▼

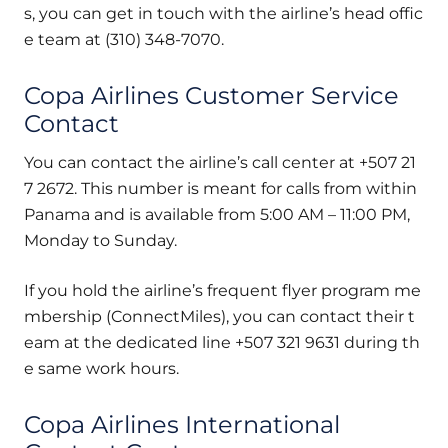
s, you can get in touch with the airline’s head offic
e team at (310) 348-7070.
Copa Airlines Customer Service
Contact
You can contact the airline’s call center at +507 21
7 2672. This number is meant for calls from within
Panama and is available from 5:00 AM – 11:00 PM,
Monday to Sunday.
If you hold the airline’s frequent flyer program me
mbership (ConnectMiles), you can contact their t
eam at the dedicated line +507 321 9631 during th
e same work hours.
Copa Airlines International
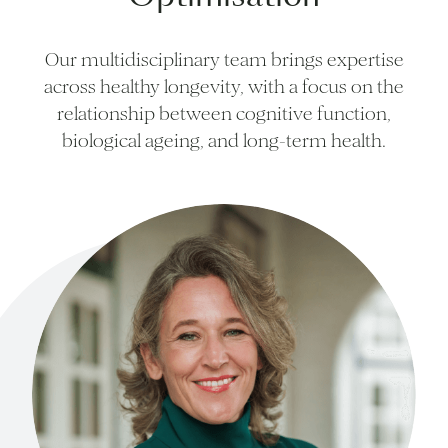
Our multidisciplinary team brings expertise
across healthy longevity, with a focus on the
relationship between cognitive function,
biological ageing, and long-term health.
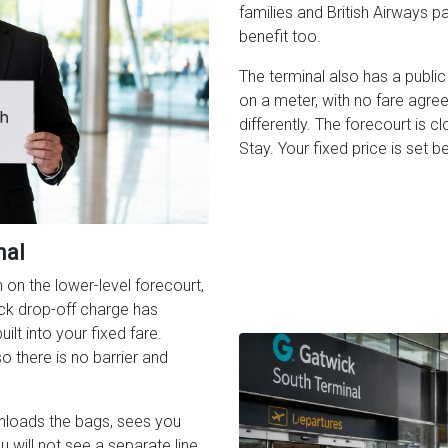
families and British Airways p
benefit too.
The terminal also has a public 
on a meter, with no fare agr
differently. The forecourt is c
Stay. Your fixed price is set b
nal
on the lower-level forecourt,
ck drop-off charge has
ilt into your fixed fare.
 there is no barrier and
unloads the bags, sees you
ou will not see a separate line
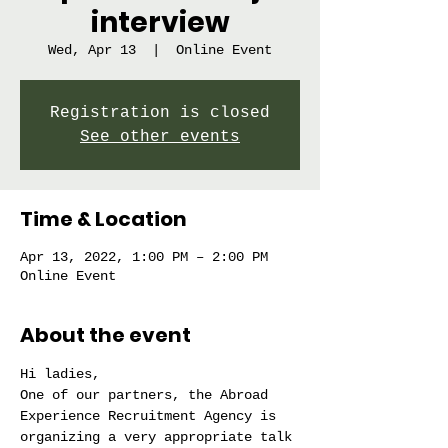
interview
Wed, Apr 13
  |  
Online Event
Registration is closed
See other events
Time & Location
Apr 13, 2022, 1:00 PM – 2:00 PM
Online Event
About the event
Hi ladies,
One of our partners, the Abroad 
Experience Recruitment Agency is 
organizing a very appropriate talk 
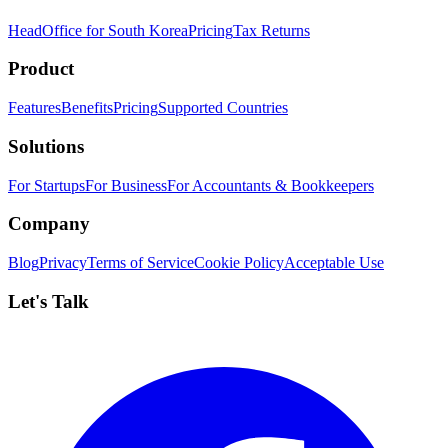
HeadOffice for South Korea
Pricing
Tax Returns
Product
Features
Benefits
Pricing
Supported Countries
Solutions
For Startups
For Business
For Accountants & Bookkeepers
Company
Blog
Privacy
Terms of Service
Cookie Policy
Acceptable Use
Let's Talk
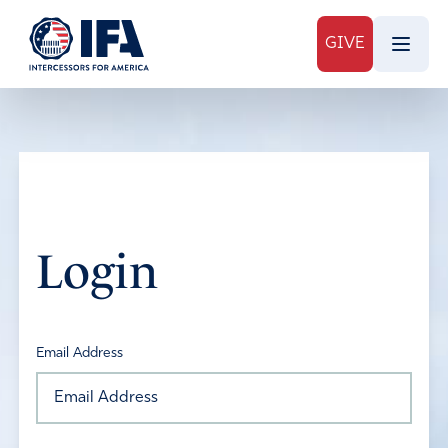
GIVE
Login
Email Address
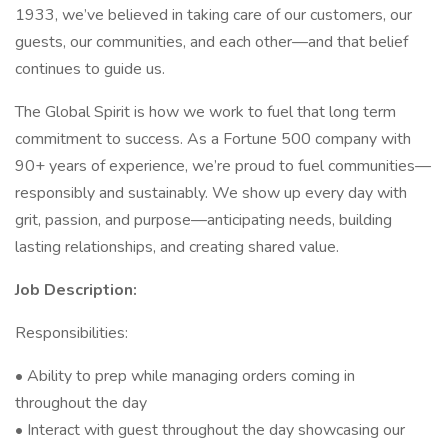
1933, we’ve believed in taking care of our customers, our
guests, our communities, and each other—and that belief
continues to guide us.
The Global Spirit is how we work to fuel that long term
commitment to success. As a Fortune 500 company with
90+ years of experience, we’re proud to fuel communities—
responsibly and sustainably. We show up every day with
grit, passion, and purpose—anticipating needs, building
lasting relationships, and creating shared value.
Job Description:
Responsibilities:
• Ability to prep while managing orders coming in
throughout the day
• Interact with guest throughout the day showcasing our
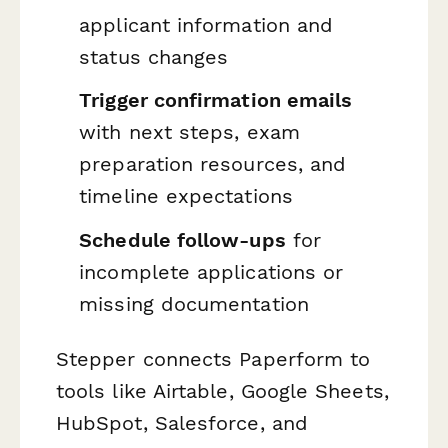
applicant information and
status changes
Trigger confirmation emails
with next steps, exam
preparation resources, and
timeline expectations
Schedule follow-ups
for
incomplete applications or
missing documentation
Stepper connects Paperform to
tools like Airtable, Google Sheets,
HubSpot, Salesforce, and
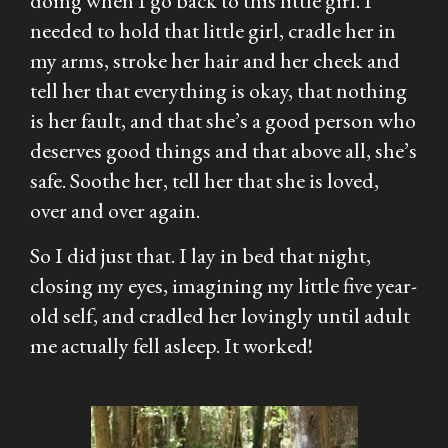
doing when I go back to this little girl. I
needed to hold that little girl, cradle her in
my arms, stroke her hair and her cheek and
tell her that everything is okay, that nothing
is her fault, and that she’s a good person who
deserves good things and that above all, she’s
safe. Soothe her, tell her that she is loved,
over and over again.
So I did just that. I lay in bed that night,
closing my eyes, imagining my little five year-
old self, and cradled her lovingly until adult
me actually fell asleep. It worked!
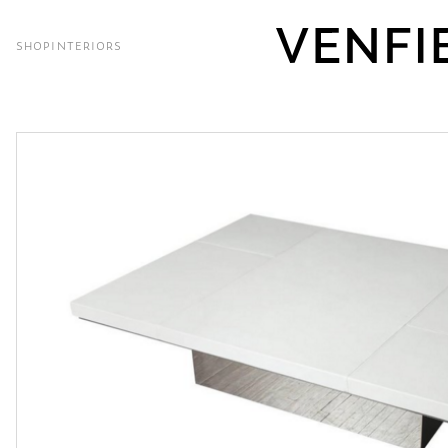
SHOP
INTERIORS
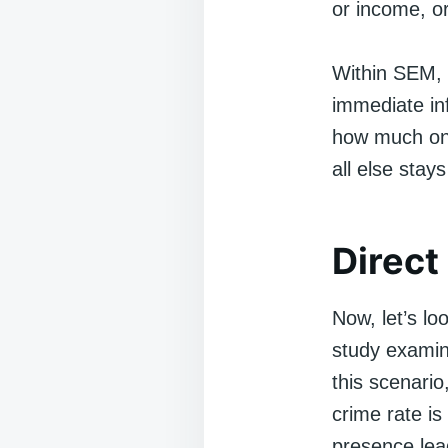
or income, or
Within SEM, 
immediate inf
how much one
all else stay
Direct
Now, let’s lo
study examin
this scenari
crime rate is
presence lead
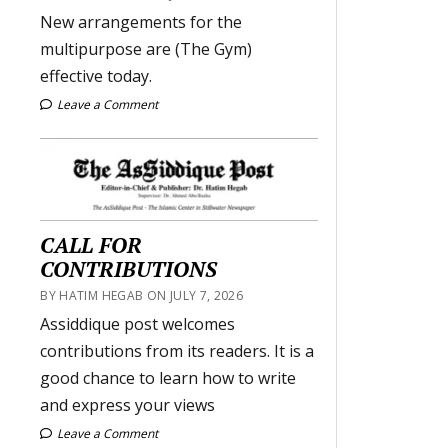
New arrangements for the
multipurpose are (The Gym)
effective today.
Leave a Comment
CALL FOR
CONTRIBUTIONS
BY HATIM HEGAB ON JULY 7, 2026
Assiddique post welcomes
contributions from its readers. It is a
good chance to learn how to write
and express your views
Leave a Comment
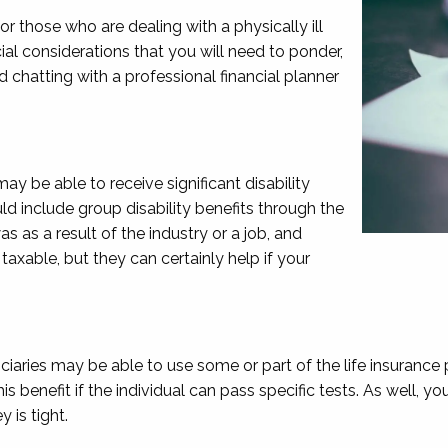
or those who are dealing with a physically ill
cial considerations that you will need to ponder,
nd chatting with a professional financial planner
may be able to receive significant disability
ld include group disability benefits through the
s as a result of the industry or a job, and
taxable, but they can certainly help if your
ciaries may be able to use some or part of the life insurance
his benefit if the individual can pass specific tests. As well,
 is tight.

▲

# İş Emri
"or income, or" ifadesini içeren satırdan kayıtların sonuna kadar olan satırları, iki uç da dahil olmak üzere, Sıra ve Satır sütunlarından oluşan bir Markdown tablosuna dönüştürün. Boş satırları atlayın ve resimleri yanıta almayın.

# Alıştırma Çıktısı
| Sıra | Satır |
|---|---|
| 1 | or income, or |
| 2 | Within SEM,  |
| 3 | immediate inf |
| 4 | how much one |
| 5 | all else stay |
| 6 | Direct |
| 7 | Now, let’s lo |
| 8 | study examin |
| 9 | this scenari |
| 10 | crime rate is |
| 11 | presence lead |
| 12 | New arrangements for the |
| 13 | multipurpose are (The Gym) |
| 14 | effective today. |
| 15 | Leave a Comment |
| 16 | CALL FOR |
| 17 | CONTRIBUTIONS |
| 18 | BY HATIM HEGAB ON JULY 7, 2026 |
| 19 | Assiddique post welcomes |
| 20 | contributions from its readers. It is a |
| 21 | good chance to learn how to write |
| 22 | and express your views |
| 23 | Leave a Comment |
| 24 | or those who are dealing with a physically ill |
| 25 | cial considerations that you will need to ponder, |
| 26 | nd chatting with a professional financial planner |
| 27 | may be able to receive significant disability |
| 28 | ld include group disability benefits through the |
| 29 | s as a result of the industry or a job, and |
| 30 | taxable, but they can certainly help if your |
| 31 | ciaries may be able to use some or part of the life insurance |
| 32 | his benefit if the individual can pass specific tests. As well, |
| 33 |  is tight. |